Chennai has always been a favorite for Indo-Saracenic architectural masterpieces. Be it the Chepauk palace or the Madras High Court or the Ripon building, there are countless iconic landmarks that evoke this form. Art Deco, on the other hand, has usually been prominent in Bombay or Mumbai as we call it now. However, Chennai too saw a rapid adoption of Art Deco architectural style post 1930s, certainly not in a similar scale as Mumbai but large enough to make its mark in the architectural landscape of the city.
Art Deco, as a style, originated in France just before the First World War. One of the earliest Art Deco structures in Chennai (then called as Madras) is the Royapettah Clock Tower built in the 1920’s. The National Insurance Building came up on NSC Bose (formerly China Bazaar/Esplanade) Road in 1938. It was the first building of this kind designed by an Indian, L.M. Chitale. Further down the road, the iconic Dare house came up in 1940 as the office of Parry’s company (the area is famous as Parry’s Corner).

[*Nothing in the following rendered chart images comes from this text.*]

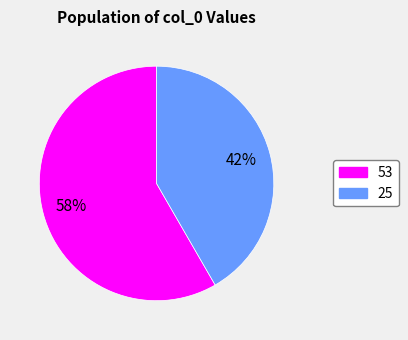

Does any single category account for the majority?

Yes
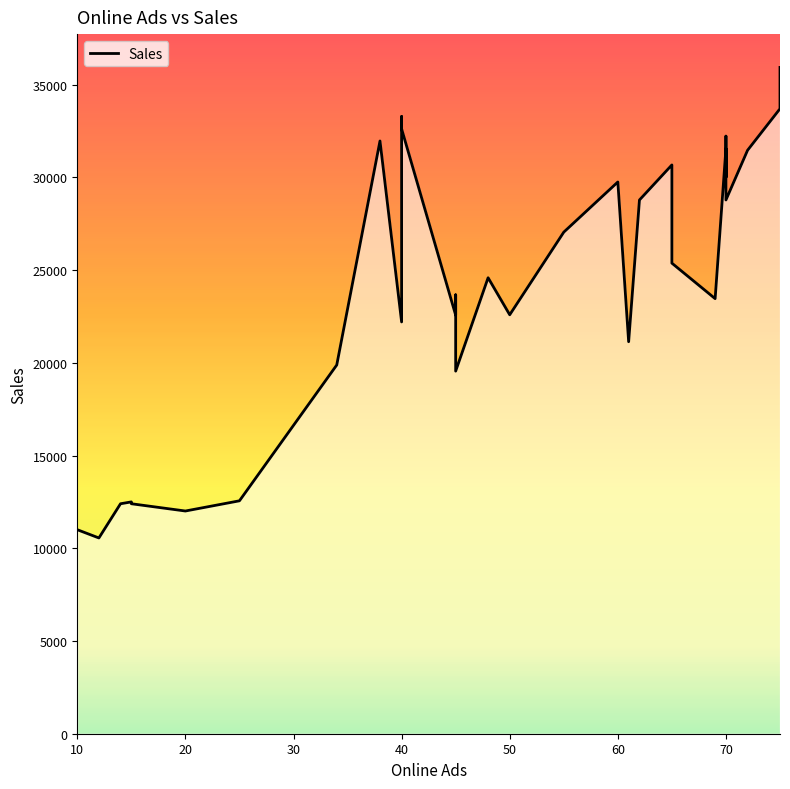

Rank the categories by value from highest to lowest.

75, 75, 40, 40, 70, 38, 70, 72, 65, 70, 60, 62, 70, 55, 65, 48, 45, 69, 50, 45, 40, 61, 34, 45, 25, 15, 15, 14, 20, 10, 12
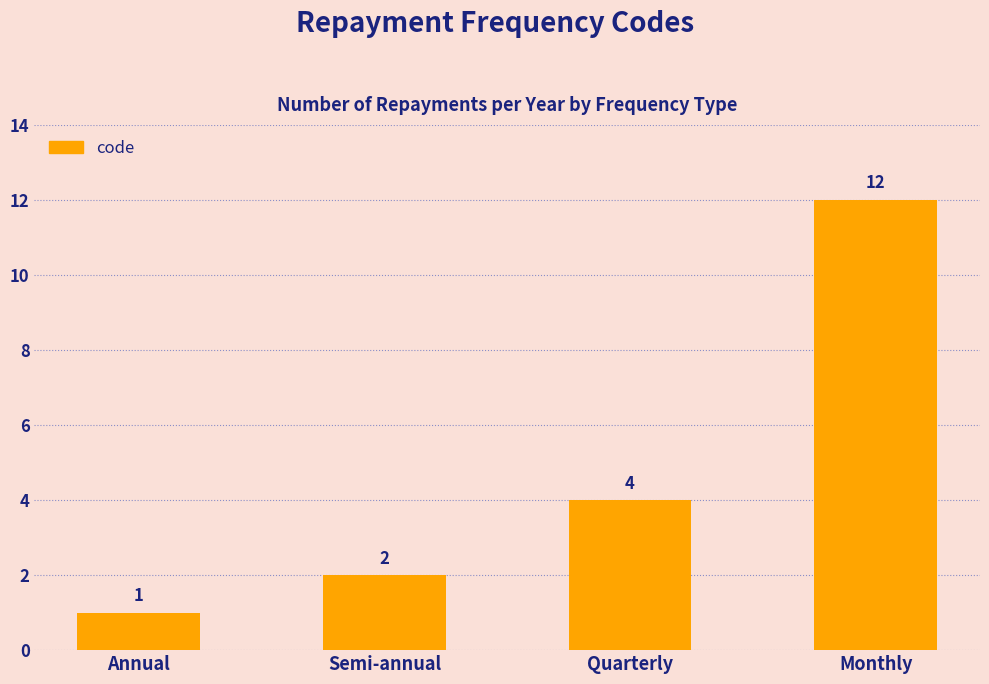

What is the difference between the values at Semi-annual and Quarterly?

2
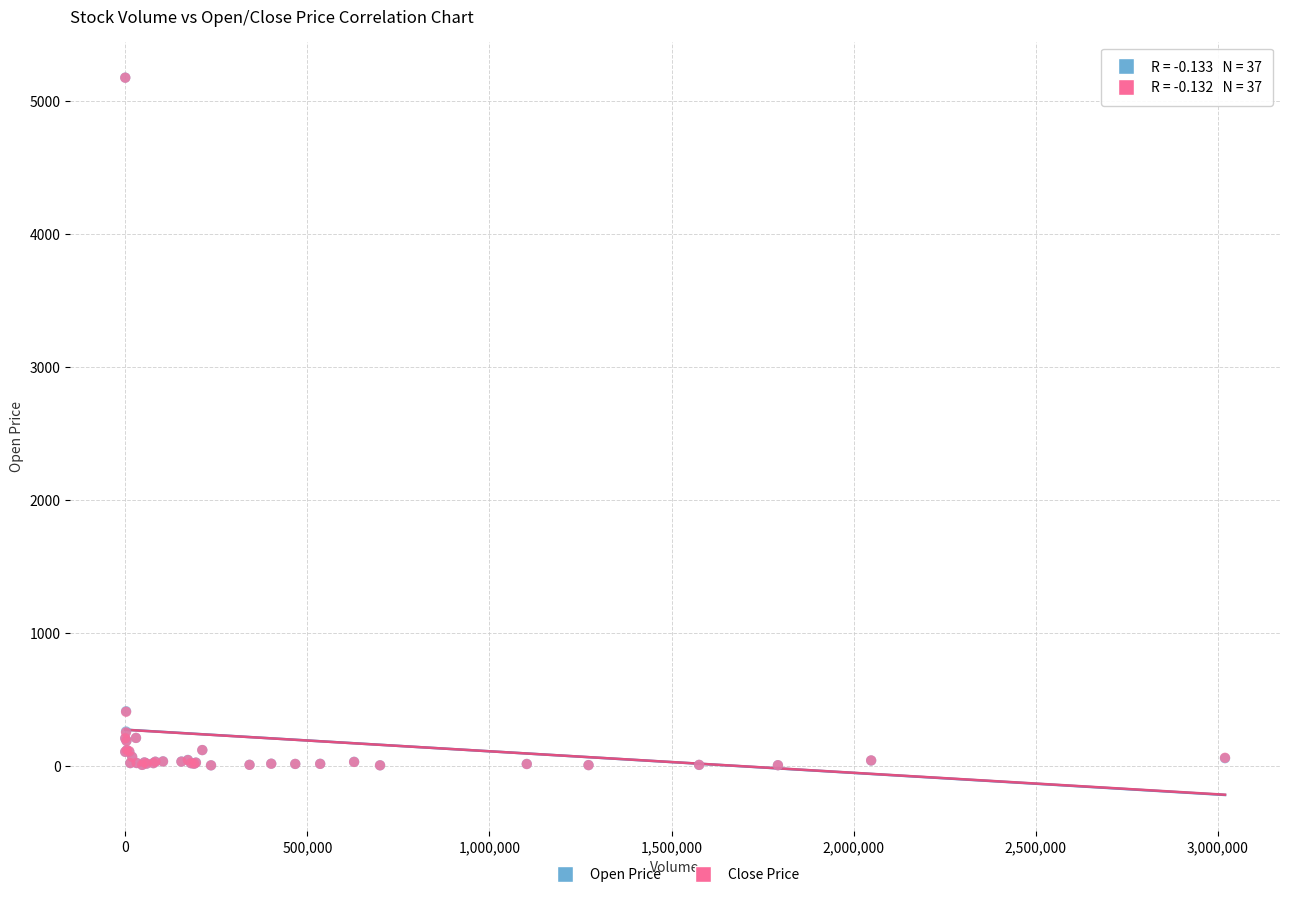

What are all the series names shown in the legend?

Open Price, Close Price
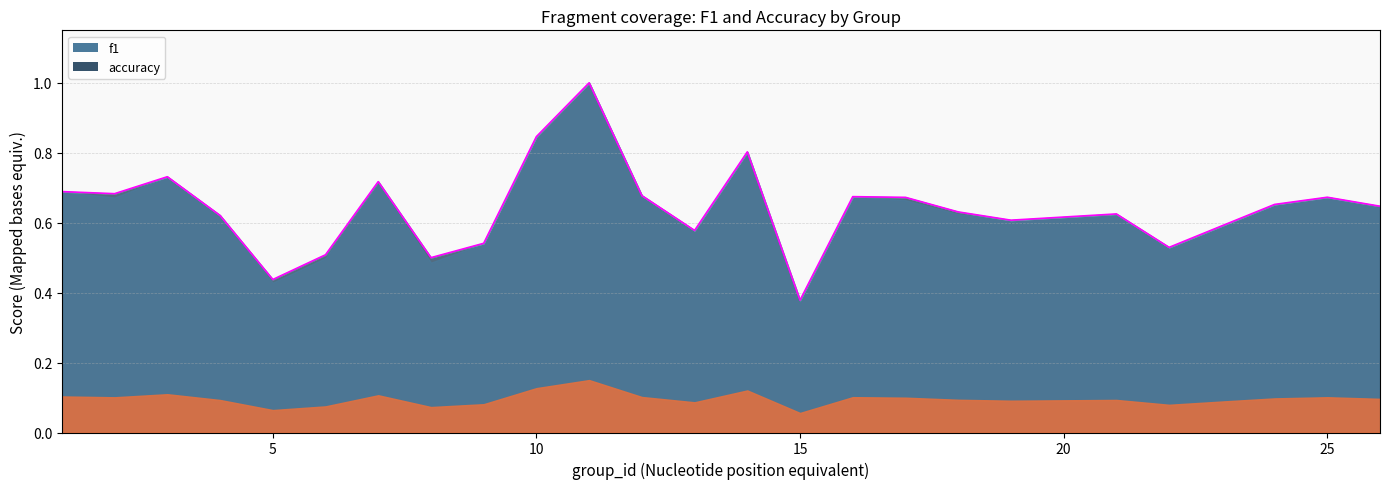

Which category has the lowest value across all series?

15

The style was popular till the late 50s. Some of the other major buildings that subscribe to it in Chennai are the Casino Cinema Hall, Kamdhenu Theatre, Oceanic Hotel and Bombay Mutual Building among others. Numerous bungalows inspired by Art Deco designs were constructed in northern Chennai. Art Deco became popular along the NSC Bose Road beginning from Parry’s Corner, the stretch along the Esplanade and also the Poonamallee High Road stretch between Chennai Central and Chennai Egmore railway stations.
The basic aim of this form has always been a monolithic appearance with decorated motifs. Unlike in cities like New York where ziggurats and chevrons (most notably the Chrysler Building and the Empire State Building) made a mark, in Indian cities, most of the designs adopted were rectangular forms arranged in geometric fashion with clean lines and then broken up by curved ornamental elements. Sometimes, floral or sunrise patterns were used, mainly in the private bungalows. Art Deco buildings sometimes had curvilinear corners around road junctions (remember Dare house). This in itself became a style.
There was an attempt to indianize Art Deco. This sometimes referred to as Indo-Deco, can be seen in the Oriental Insurance Building at the corners of the Armenian Street in George Town. The building features a domed pavilion and ornamented balconies, mixing with traditional art deco style. Art Deco buildings in Chennai boasts of stepped corner windows, sweeping porches, circular windows and rooms and projecting staircases.
However, the Art Deco heritage in Chennai is in danger today. Unlike Indo-Saracenic structures which are grand public buildings, most of these buildings are regular offices, theatres and bungalows and hence they don’t attract much public attention. The iconic Oceanic Hotel, a classic manifestation of this style has been razed to the ground for an IT park. Countless private houses (in Chennai) built in the 1940s and 50s in the Art Deco fashion have been demolished. Lack of knowledge is one of the primary reasons for this lackadaisical attitude towards Art Deco structures.
Mumbai has heritage regulations in place since 1995 which slaps basic guidelines on construction in the vicinity of heritage landmarks including Art Deco’s. The Maharashtra government has even proposed heritage tag for these buildings. Unfortunately, nothing similar has been done for Chennai. It is high time for authorities to make a move or else an important phase of Chennai’s history will be lost forever.